XHEX-FM
- Culiacán, Sinaloa; Mexico;
- Frequency: 88.7 MHz
- Branding: Radio Fórmula

Programming
- Format: News/talk

Ownership
- Owner: Grupo Fórmula; (Transmisora Regional Radio Fórmula, S.A. de C.V.);

History
- First air date: May 2, 1963 (concession)

Technical information
- Licensing authority: CRT
- Class: B1
- ERP: 25 kW
- HAAT: 66.64 m (218.6 ft)
- Transmitter coordinates: 24°48′53″N 107°27′22″W﻿ / ﻿24.81472°N 107.45611°W

Links
- Webcast: Listen live
- Website: radioformulaculiacan.com

= XHEX-FM =

Radio station in Culiacán, Sinaloa, Mexico

XHEX-FM is a radio station on 88.7 FM in Culiacán, Sinaloa, Mexico.
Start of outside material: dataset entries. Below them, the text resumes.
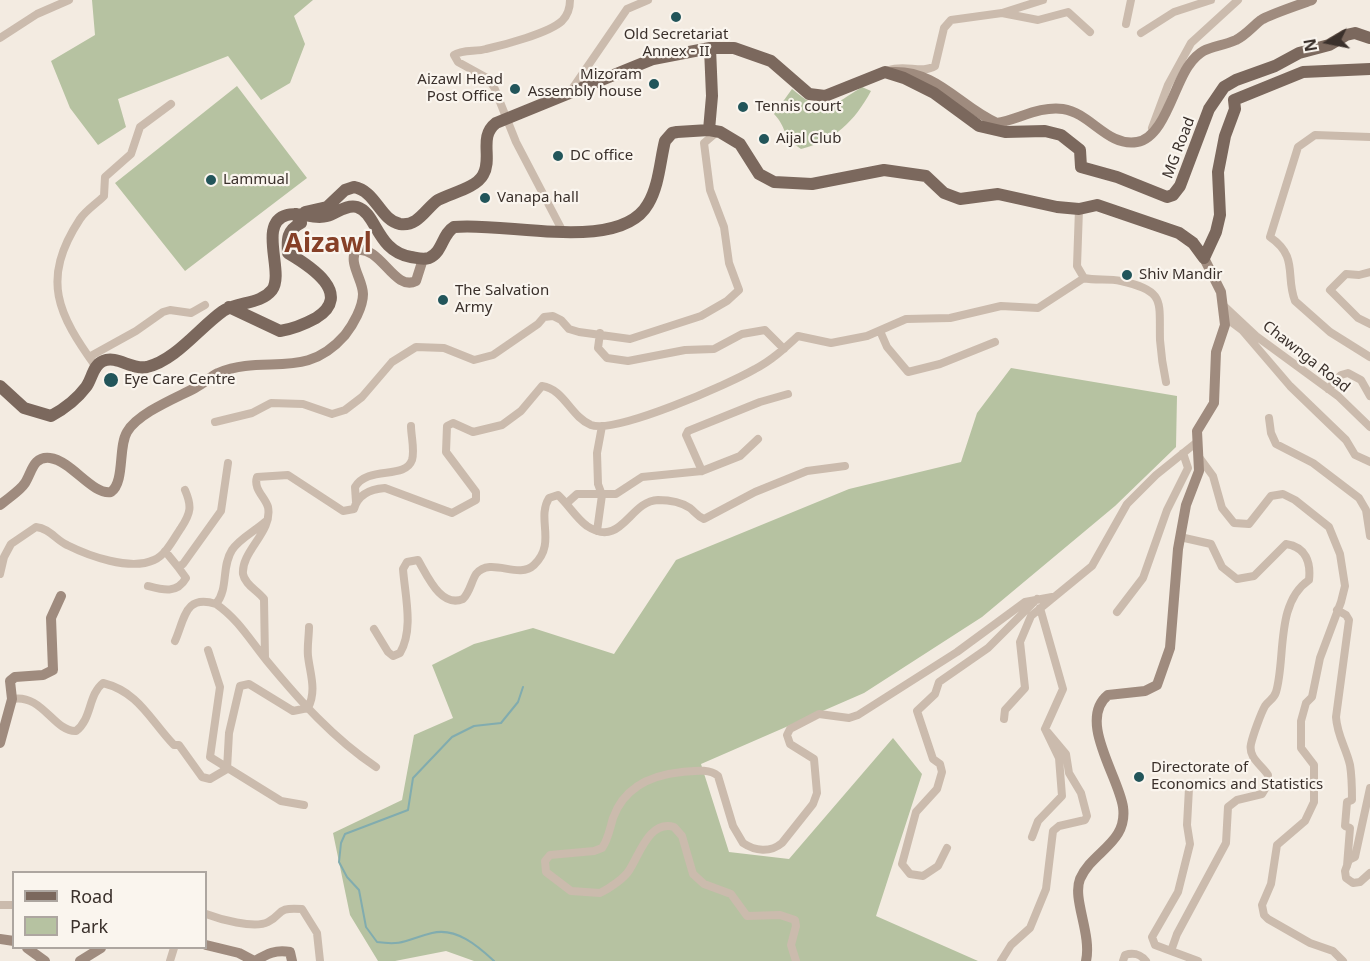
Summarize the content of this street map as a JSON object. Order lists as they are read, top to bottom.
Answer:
{
  "streets": {
    "main road": ["MG Road"],
    "street": ["Chawnga Road"]
  },
  "districts": ["Aizawl"],
  "places": [
    "Old Secretariat Annex - II",
    "Mizoram Assembly house",
    "Aizawl Head Post Office",
    "Tennis court",
    "Aijal Club",
    "DC office",
    "Lammual",
    "Vanapa hall",
    "Shiv Mandir",
    "The Salvation Army",
    "Eye Care Centre",
    "Directorate of Economics and Statistics"
  ],
  "legend": ["Road", "Park"],
  "north": "left"
}
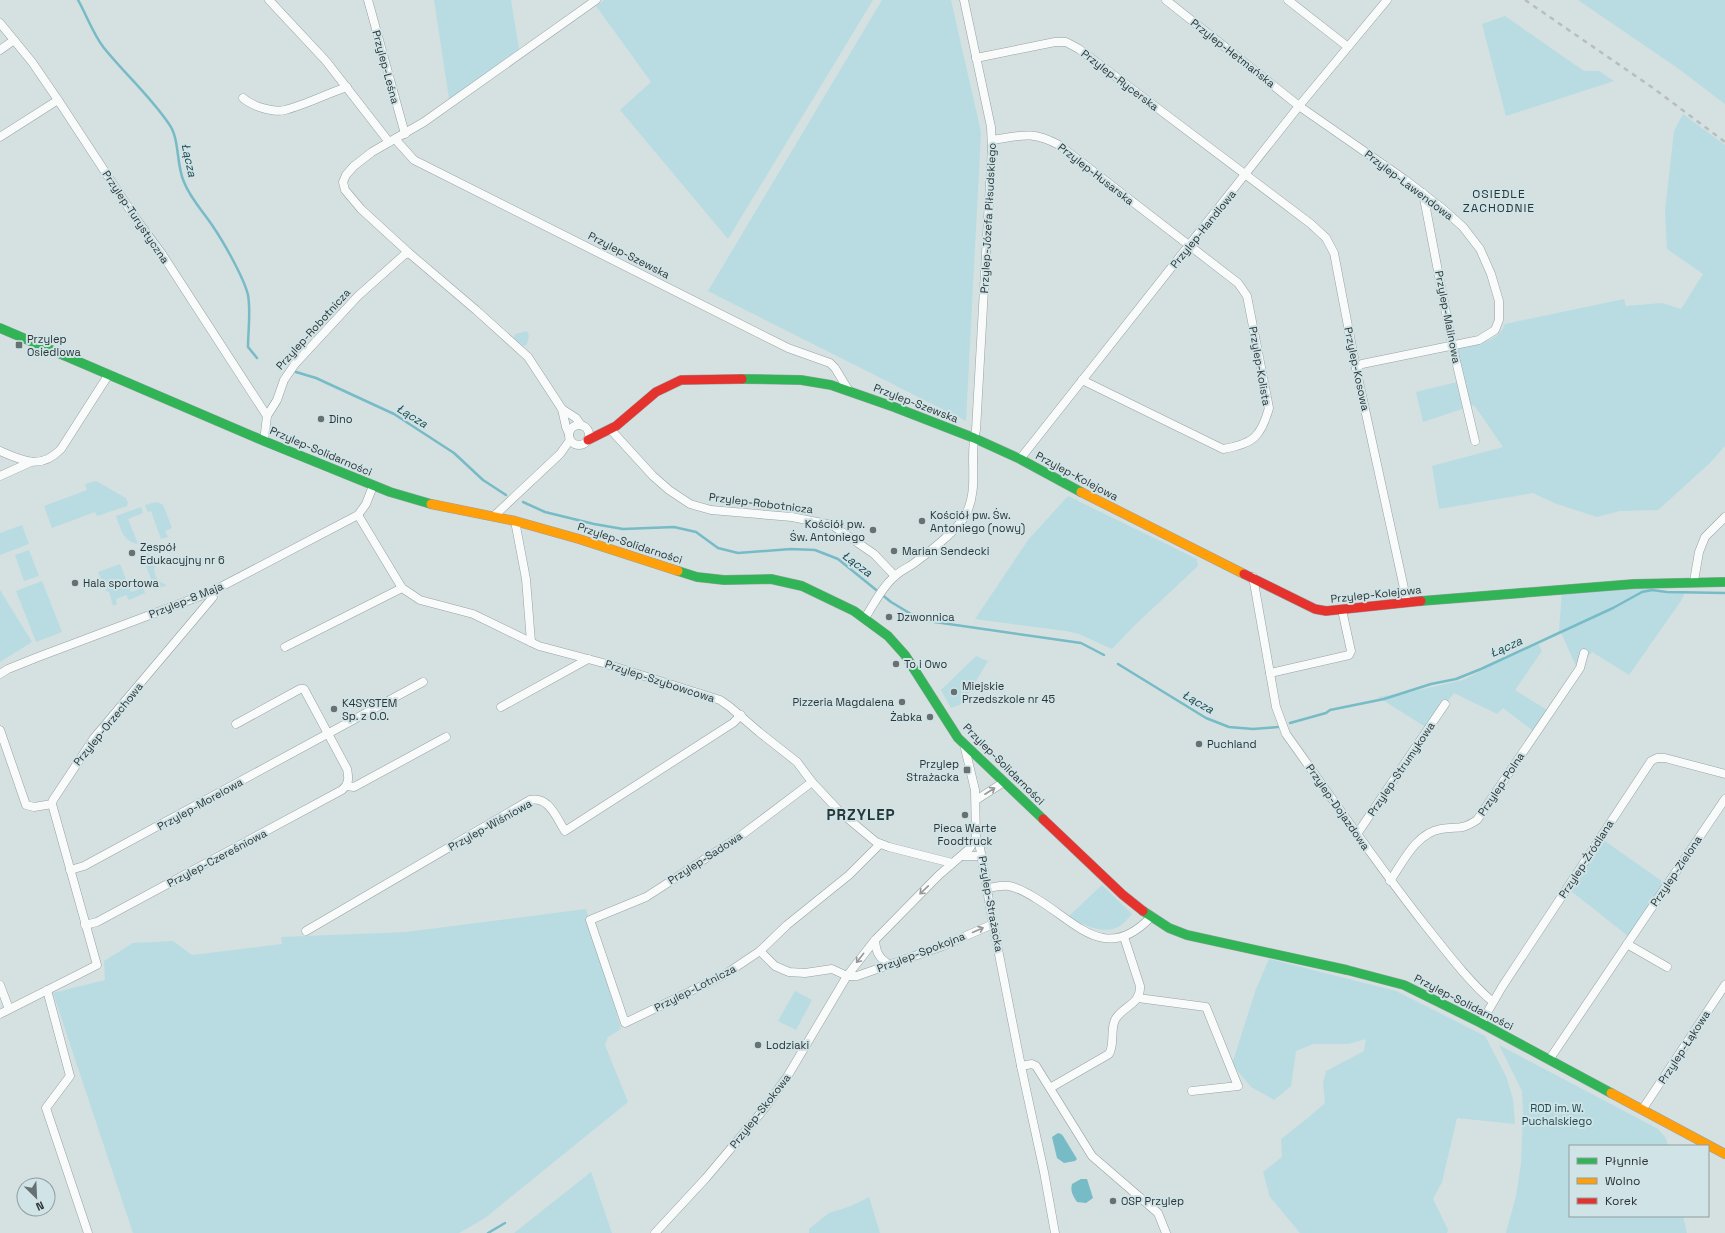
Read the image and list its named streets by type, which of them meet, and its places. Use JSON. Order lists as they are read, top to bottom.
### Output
{
  "streets": {
    "main road": ["Przylep-Szewska", "Przylep-Solidarności", "Przylep-Kolejowa"],
    "street": [
      "Przylep-Hetmańska",
      "Przylep-Leśna",
      "Przylep-Rycerska",
      "Przylep-Husarska",
      "Przylep-Lawendowa",
      "Przylep-Turystyczna",
      "Przylep-Józefa Piłsudskiego",
      "Przylep-Handlowa",
      "Przylep-Malinowa",
      "Przylep-Robotnicza",
      "Przylep-Kolista",
      "Przylep-Kosowa",
      "Przylep-8 Maja",
      "Przylep-Szybowcowa",
      "Przylep-Orzechowa",
      "Przylep-Strumykowa",
      "Przylep-Polna",
      "Przylep-Morelowa",
      "Przylep-Dojazdowa",
      "Przylep-Wiśniowa",
      "Przylep-Czereśniowa",
      "Przylep-Sadowa",
      "Przylep-Źródlana",
      "Przylep-Zielona",
      "Przylep-Strażacka",
      "Przylep-Spokojna",
      "Przylep-Lotnicza",
      "Przylep-Łąkowa",
      "Przylep-Skokowa"
    ]
  },
  "crossings": [
    ["Przylep-Hetmańska", "Przylep-Lawendowa"],
    ["Przylep-Hetmańska", "Przylep-Handlowa"],
    ["Przylep-Rycerska", "Przylep-Józefa Piłsudskiego"],
    ["Przylep-Rycerska", "Przylep-Handlowa"],
    ["Przylep-Rycerska", "Przylep-Kosowa"],
    ["Przylep-Husarska", "Przylep-Józefa Piłsudskiego"],
    ["Przylep-Husarska", "Przylep-Handlowa"],
    ["Przylep-Husarska", "Przylep-Kolista"],
    ["Przylep-Lawendowa", "Przylep-Handlowa"],
    ["Przylep-Lawendowa", "Przylep-Malinowa"],
    ["Przylep-Lawendowa", "Przylep-Kosowa"],
    ["Przylep-Turystyczna", "Przylep-Robotnicza"],
    ["Przylep-Józefa Piłsudskiego", "Przylep-Szewska"],
    ["Przylep-Józefa Piłsudskiego", "Przylep-Kolejowa"],
    ["Przylep-Handlowa", "Przylep-Kolista"],
    ["Przylep-Handlowa", "Przylep-Kosowa"],
    ["Przylep-Handlowa", "Przylep-Kolejowa"],
    ["Przylep-Szewska", "Przylep-Robotnicza"],
    ["Przylep-Szewska", "Przylep-Kolejowa"],
    ["Przylep-Robotnicza", "Przylep-Solidarności"],
    ["Przylep-Kosowa", "Przylep-Kolejowa"],
    ["Przylep-Solidarności", "Przylep-Źródlana"],
    ["Przylep-Solidarności", "Przylep-Zielona"],
    ["Przylep-Solidarności", "Przylep-Strażacka"],
    ["Przylep-Solidarności", "Przylep-Łąkowa"],
    ["Przylep-Kolejowa", "Przylep-Dojazdowa"],
    ["Przylep-8 Maja", "Przylep-Orzechowa"],
    ["Przylep-Szybowcowa", "Przylep-Wiśniowa"],
    ["Przylep-Szybowcowa", "Przylep-Sadowa"],
    ["Przylep-Szybowcowa", "Przylep-Lotnicza"],
    ["Przylep-Szybowcowa", "Przylep-Skokowa"],
    ["Przylep-Strumykowa", "Przylep-Dojazdowa"],
    ["Przylep-Polna", "Przylep-Dojazdowa"],
    ["Przylep-Dojazdowa", "Przylep-Źródlana"],
    ["Przylep-Sadowa", "Przylep-Lotnicza"],
    ["Przylep-Strażacka", "Przylep-Spokojna"],
    ["Przylep-Strażacka", "Przylep-Skokowa"],
    ["Przylep-Spokojna", "Przylep-Skokowa"]
  ],
  "one_way": ["Przylep-Spokojna"],
  "districts": ["OSIEDLE ZACHODNIE", "PRZYLEP"],
  "water": ["Łącza"],
  "parks": ["ROD im. W. Puchalskiego"],
  "places": {
    "transit": ["Przylep Osiedlowa", "Przylep Strażacka"],
    "other": [
      "Dino",
      "Kościół pw. Św. Antoniego (nowy)",
      "Kościół pw. Św. Antoniego",
      "Marian Sendecki",
      "Zespół Edukacyjny nr 6",
      "Hala sportowa",
      "Dzwonnica",
      "To i Owo",
      "Miejskie Przedszkole nr 45",
      "Pizzeria Magdalena",
      "K4SYSTEM Sp. z O.O.",
      "Żabka",
      "Puchland",
      "Pieca Warte Foodtruck",
      "Lodziaki",
      "OSP Przylep"
    ]
  },
  "legend": ["Płynnie", "Wolno", "Korek"],
  "north": "bottom right"
}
It is owned by Radio Fórmula and carries its news and talk programming.

==History==
XEEX-AM received its concession on May 2, 1963. It was owned by Martín Larios León and operated with 250 watts on 1400 kHz from facilities in El Dorado. By the 1980s, XEEX had moved to Culiacán proper and ramped up power to 1,000 watts. It was sold to Radio XEEX in 1993—during which time it moved to 1230 kHz—and to Fórmula in 2000. The station also migrated to FM in 2010.